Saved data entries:
_ _ _ _

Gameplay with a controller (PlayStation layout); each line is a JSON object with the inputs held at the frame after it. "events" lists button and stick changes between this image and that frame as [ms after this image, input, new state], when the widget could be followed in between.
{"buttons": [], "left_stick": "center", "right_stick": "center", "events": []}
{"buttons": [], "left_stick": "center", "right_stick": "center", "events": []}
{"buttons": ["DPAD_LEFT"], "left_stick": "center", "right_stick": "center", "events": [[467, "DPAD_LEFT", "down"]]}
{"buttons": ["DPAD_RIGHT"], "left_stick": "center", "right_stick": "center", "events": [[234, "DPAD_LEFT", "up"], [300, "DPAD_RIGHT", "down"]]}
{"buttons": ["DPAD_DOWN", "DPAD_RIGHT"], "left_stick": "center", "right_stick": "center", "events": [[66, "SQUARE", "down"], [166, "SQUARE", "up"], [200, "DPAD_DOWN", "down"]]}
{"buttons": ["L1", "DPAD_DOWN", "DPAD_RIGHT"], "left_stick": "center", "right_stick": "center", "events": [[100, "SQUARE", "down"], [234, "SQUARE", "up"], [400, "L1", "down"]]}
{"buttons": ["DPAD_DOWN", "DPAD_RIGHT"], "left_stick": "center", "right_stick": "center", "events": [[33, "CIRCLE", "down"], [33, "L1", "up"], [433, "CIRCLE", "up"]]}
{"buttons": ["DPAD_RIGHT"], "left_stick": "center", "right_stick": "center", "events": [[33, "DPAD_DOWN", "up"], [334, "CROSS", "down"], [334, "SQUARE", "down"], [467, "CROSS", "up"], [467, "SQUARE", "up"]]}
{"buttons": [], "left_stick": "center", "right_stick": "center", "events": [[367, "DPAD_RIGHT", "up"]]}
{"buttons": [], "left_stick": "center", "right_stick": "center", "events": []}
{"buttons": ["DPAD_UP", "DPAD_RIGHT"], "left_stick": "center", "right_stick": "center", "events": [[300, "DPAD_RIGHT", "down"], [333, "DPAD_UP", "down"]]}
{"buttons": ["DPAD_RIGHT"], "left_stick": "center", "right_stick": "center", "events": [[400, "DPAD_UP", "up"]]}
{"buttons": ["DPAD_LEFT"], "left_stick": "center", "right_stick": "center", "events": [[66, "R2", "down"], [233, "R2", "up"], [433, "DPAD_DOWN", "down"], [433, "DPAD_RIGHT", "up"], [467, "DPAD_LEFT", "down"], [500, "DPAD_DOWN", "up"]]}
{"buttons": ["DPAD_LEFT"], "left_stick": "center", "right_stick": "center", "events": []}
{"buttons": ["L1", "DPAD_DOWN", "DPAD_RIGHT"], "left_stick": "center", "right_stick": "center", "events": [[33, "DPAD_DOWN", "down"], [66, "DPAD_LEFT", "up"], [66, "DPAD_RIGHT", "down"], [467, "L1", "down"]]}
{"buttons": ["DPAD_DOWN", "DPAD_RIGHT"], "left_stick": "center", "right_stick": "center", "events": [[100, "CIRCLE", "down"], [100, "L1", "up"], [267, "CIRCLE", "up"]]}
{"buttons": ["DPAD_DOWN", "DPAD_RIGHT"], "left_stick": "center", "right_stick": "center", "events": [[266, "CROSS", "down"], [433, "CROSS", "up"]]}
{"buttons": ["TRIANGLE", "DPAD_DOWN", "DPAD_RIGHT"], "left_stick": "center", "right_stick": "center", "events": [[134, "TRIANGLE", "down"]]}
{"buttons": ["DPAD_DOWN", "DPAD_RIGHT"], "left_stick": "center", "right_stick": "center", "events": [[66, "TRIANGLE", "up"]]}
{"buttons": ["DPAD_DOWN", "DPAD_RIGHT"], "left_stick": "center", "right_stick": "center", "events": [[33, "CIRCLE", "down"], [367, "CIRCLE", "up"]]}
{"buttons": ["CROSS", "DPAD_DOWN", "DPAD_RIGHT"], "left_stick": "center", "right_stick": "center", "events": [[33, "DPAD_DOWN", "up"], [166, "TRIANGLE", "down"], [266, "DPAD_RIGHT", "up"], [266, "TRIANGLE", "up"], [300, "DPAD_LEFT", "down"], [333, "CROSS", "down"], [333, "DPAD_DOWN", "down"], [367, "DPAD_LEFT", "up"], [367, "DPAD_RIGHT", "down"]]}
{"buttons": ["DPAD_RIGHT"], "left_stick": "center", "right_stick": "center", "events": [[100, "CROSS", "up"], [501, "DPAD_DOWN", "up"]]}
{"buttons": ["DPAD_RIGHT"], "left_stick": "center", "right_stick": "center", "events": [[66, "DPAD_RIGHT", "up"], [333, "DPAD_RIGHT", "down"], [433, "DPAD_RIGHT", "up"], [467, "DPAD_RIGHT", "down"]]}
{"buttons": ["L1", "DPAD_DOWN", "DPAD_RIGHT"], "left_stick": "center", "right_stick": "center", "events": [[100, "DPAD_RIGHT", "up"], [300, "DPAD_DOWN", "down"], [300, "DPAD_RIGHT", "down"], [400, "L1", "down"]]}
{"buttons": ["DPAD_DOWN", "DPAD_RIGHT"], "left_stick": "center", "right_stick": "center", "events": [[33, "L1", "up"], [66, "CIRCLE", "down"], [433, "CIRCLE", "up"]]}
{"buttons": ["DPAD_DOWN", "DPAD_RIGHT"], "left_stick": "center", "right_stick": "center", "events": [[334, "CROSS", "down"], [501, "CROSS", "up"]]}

_ _ _ _

Description of the task:
The task calls for each record to be returned verbatim.

Solution below:
Gameplay with a controller (PlayStation layout); each line is a JSON object with the inputs held at the frame after it. "events" lists button and stick changes between this image and that frame as [ms after this image, input, new state], when the widget could be followed in between.
{"buttons": [], "left_stick": "center", "right_stick": "center", "events": []}
{"buttons": [], "left_stick": "center", "right_stick": "center", "events": []}
{"buttons": ["DPAD_LEFT"], "left_stick": "center", "right_stick": "center", "events": [[467, "DPAD_LEFT", "down"]]}
{"buttons": ["DPAD_RIGHT"], "left_stick": "center", "right_stick": "center", "events": [[234, "DPAD_LEFT", "up"], [300, "DPAD_RIGHT", "down"]]}
{"buttons": ["DPAD_DOWN", "DPAD_RIGHT"], "left_stick": "center", "right_stick": "center", "events": [[66, "SQUARE", "down"], [166, "SQUARE", "up"], [200, "DPAD_DOWN", "down"]]}
{"buttons": ["L1", "DPAD_DOWN", "DPAD_RIGHT"], "left_stick": "center", "right_stick": "center", "events": [[100, "SQUARE", "down"], [234, "SQUARE", "up"], [400, "L1", "down"]]}
{"buttons": ["DPAD_DOWN", "DPAD_RIGHT"], "left_stick": "center", "right_stick": "center", "events": [[33, "CIRCLE", "down"], [33, "L1", "up"], [433, "CIRCLE", "up"]]}
{"buttons": ["DPAD_RIGHT"], "left_stick": "center", "right_stick": "center", "events": [[33, "DPAD_DOWN", "up"], [334, "CROSS", "down"], [334, "SQUARE", "down"], [467, "CROSS", "up"], [467, "SQUARE", "up"]]}
{"buttons": [], "left_stick": "center", "right_stick": "center", "events": [[367, "DPAD_RIGHT", "up"]]}
{"buttons": [], "left_stick": "center", "right_stick": "center", "events": []}
{"buttons": ["DPAD_UP", "DPAD_RIGHT"], "left_stick": "center", "right_stick": "center", "events": [[300, "DPAD_RIGHT", "down"], [333, "DPAD_UP", "down"]]}
{"buttons": ["DPAD_RIGHT"], "left_stick": "center", "right_stick": "center", "events": [[400, "DPAD_UP", "up"]]}
{"buttons": ["DPAD_LEFT"], "left_stick": "center", "right_stick": "center", "events": [[66, "R2", "down"], [233, "R2", "up"], [433, "DPAD_DOWN", "down"], [433, "DPAD_RIGHT", "up"], [467, "DPAD_LEFT", "down"], [500, "DPAD_DOWN", "up"]]}
{"buttons": ["DPAD_LEFT"], "left_stick": "center", "right_stick": "center", "events": []}
{"buttons": ["L1", "DPAD_DOWN", "DPAD_RIGHT"], "left_stick": "center", "right_stick": "center", "events": [[33, "DPAD_DOWN", "down"], [66, "DPAD_LEFT", "up"], [66, "DPAD_RIGHT", "down"], [467, "L1", "down"]]}
{"buttons": ["DPAD_DOWN", "DPAD_RIGHT"], "left_stick": "center", "right_stick": "center", "events": [[100, "CIRCLE", "down"], [100, "L1", "up"], [267, "CIRCLE", "up"]]}
{"buttons": ["DPAD_DOWN", "DPAD_RIGHT"], "left_stick": "center", "right_stick": "center", "events": [[266, "CROSS", "down"], [433, "CROSS", "up"]]}
{"buttons": ["TRIANGLE", "DPAD_DOWN", "DPAD_RIGHT"], "left_stick": "center", "right_stick": "center", "events": [[134, "TRIANGLE", "down"]]}
{"buttons": ["DPAD_DOWN", "DPAD_RIGHT"], "left_stick": "center", "right_stick": "center", "events": [[66, "TRIANGLE", "up"]]}
{"buttons": ["DPAD_DOWN", "DPAD_RIGHT"], "left_stick": "center", "right_stick": "center", "events": [[33, "CIRCLE", "down"], [367, "CIRCLE", "up"]]}
{"buttons": ["CROSS", "DPAD_DOWN", "DPAD_RIGHT"], "left_stick": "center", "right_stick": "center", "events": [[33, "DPAD_DOWN", "up"], [166, "TRIANGLE", "down"], [266, "DPAD_RIGHT", "up"], [266, "TRIANGLE", "up"], [300, "DPAD_LEFT", "down"], [333, "CROSS", "down"], [333, "DPAD_DOWN", "down"], [367, "DPAD_LEFT", "up"], [367, "DPAD_RIGHT", "down"]]}
{"buttons": ["DPAD_RIGHT"], "left_stick": "center", "right_stick": "center", "events": [[100, "CROSS", "up"], [501, "DPAD_DOWN", "up"]]}
{"buttons": ["DPAD_RIGHT"], "left_stick": "center", "right_stick": "center", "events": [[66, "DPAD_RIGHT", "up"], [333, "DPAD_RIGHT", "down"], [433, "DPAD_RIGHT", "up"], [467, "DPAD_RIGHT", "down"]]}
{"buttons": ["L1", "DPAD_DOWN", "DPAD_RIGHT"], "left_stick": "center", "right_stick": "center", "events": [[100, "DPAD_RIGHT", "up"], [300, "DPAD_DOWN", "down"], [300, "DPAD_RIGHT", "down"], [400, "L1", "down"]]}
{"buttons": ["DPAD_DOWN", "DPAD_RIGHT"], "left_stick": "center", "right_stick": "center", "events": [[33, "L1", "up"], [66, "CIRCLE", "down"], [433, "CIRCLE", "up"]]}
{"buttons": ["DPAD_DOWN", "DPAD_RIGHT"], "left_stick": "center", "right_stick": "center", "events": [[334, "CROSS", "down"], [501, "CROSS", "up"]]}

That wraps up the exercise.